| Exercise instructions |
Copy the text of each item below verbatim, line for line.

| Records to process |
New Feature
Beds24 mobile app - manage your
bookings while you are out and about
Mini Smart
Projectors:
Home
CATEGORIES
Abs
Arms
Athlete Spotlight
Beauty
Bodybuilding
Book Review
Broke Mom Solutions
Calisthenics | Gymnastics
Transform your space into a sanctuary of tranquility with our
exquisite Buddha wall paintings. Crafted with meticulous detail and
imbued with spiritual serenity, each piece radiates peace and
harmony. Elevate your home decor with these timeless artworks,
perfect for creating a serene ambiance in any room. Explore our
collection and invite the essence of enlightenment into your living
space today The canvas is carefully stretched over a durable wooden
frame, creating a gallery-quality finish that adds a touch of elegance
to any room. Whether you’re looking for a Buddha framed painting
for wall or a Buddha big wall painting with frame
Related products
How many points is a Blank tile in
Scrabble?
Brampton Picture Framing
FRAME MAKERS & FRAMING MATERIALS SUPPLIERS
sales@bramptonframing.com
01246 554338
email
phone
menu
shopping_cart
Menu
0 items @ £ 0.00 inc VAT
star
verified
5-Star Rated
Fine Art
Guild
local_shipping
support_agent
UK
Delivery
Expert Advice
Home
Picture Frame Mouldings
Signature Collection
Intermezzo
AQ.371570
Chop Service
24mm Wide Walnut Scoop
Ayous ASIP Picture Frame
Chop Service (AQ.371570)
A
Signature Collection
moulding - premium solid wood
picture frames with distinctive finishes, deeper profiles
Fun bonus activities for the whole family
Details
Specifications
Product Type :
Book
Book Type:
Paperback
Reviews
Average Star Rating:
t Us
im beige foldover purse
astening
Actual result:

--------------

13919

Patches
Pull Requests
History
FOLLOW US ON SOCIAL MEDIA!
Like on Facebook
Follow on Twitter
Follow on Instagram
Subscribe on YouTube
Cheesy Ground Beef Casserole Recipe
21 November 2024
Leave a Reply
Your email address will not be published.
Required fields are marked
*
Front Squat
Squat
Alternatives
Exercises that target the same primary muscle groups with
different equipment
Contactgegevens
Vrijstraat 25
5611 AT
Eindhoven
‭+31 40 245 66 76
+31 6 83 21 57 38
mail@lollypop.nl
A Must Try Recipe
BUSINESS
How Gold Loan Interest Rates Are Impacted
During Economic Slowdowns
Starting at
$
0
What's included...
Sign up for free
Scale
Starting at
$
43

| The answer |
New Feature
Beds24 mobile app - manage your
bookings while you are out and about
Mini Smart
Projectors:
Home
CATEGORIES
Abs
Arms
Athlete Spotlight
Beauty
Bodybuilding
Book Review
Broke Mom Solutions
Calisthenics | Gymnastics
Transform your space into a sanctuary of tranquility with our
exquisite Buddha wall paintings. Crafted with meticulous detail and
imbued with spiritual serenity, each piece radiates peace and
harmony. Elevate your home decor with these timeless artworks,
perfect for creating a serene ambiance in any room. Explore our
collection and invite the essence of enlightenment into your living
space today The canvas is carefully stretched over a durable wooden
frame, creating a gallery-quality finish that adds a touch of elegance
to any room. Whether you’re looking for a Buddha framed painting
for wall or a Buddha big wall painting with frame
Related products
How many points is a Blank tile in
Scrabble?
Brampton Picture Framing
FRAME MAKERS & FRAMING MATERIALS SUPPLIERS
sales@bramptonframing.com
01246 554338
email
phone
menu
shopping_cart
Menu
0 items @ £ 0.00 inc VAT
star
verified
5-Star Rated
Fine Art
Guild
local_shipping
support_agent
UK
Delivery
Expert Advice
Home
Picture Frame Mouldings
Signature Collection
Intermezzo
AQ.371570
Chop Service
24mm Wide Walnut Scoop
Ayous ASIP Picture Frame
Chop Service (AQ.371570)
A
Signature Collection
moulding - premium solid wood
picture frames with distinctive finishes, deeper profiles
Fun bonus activities for the whole family
Details
Specifications
Product Type :
Book
Book Type:
Paperback
Reviews
Average Star Rating:
t Us
im beige foldover purse
astening
Actual result:

--------------

13919

Patches
Pull Requests
History
FOLLOW US ON SOCIAL MEDIA!
Like on Facebook
Follow on Twitter
Follow on Instagram
Subscribe on YouTube
Cheesy Ground Beef Casserole Recipe
21 November 2024
Leave a Reply
Your email address will not be published.
Required fields are marked
*
Front Squat
Squat
Alternatives
Exercises that target the same primary muscle groups with
different equipment
Contactgegevens
Vrijstraat 25
5611 AT
Eindhoven
‭+31 40 245 66 76
+31 6 83 21 57 38
mail@lollypop.nl
A Must Try Recipe
BUSINESS
How Gold Loan Interest Rates Are Impacted
During Economic Slowdowns
Starting at
$
0
What's included...
Sign up for free
Scale
Starting at
$
43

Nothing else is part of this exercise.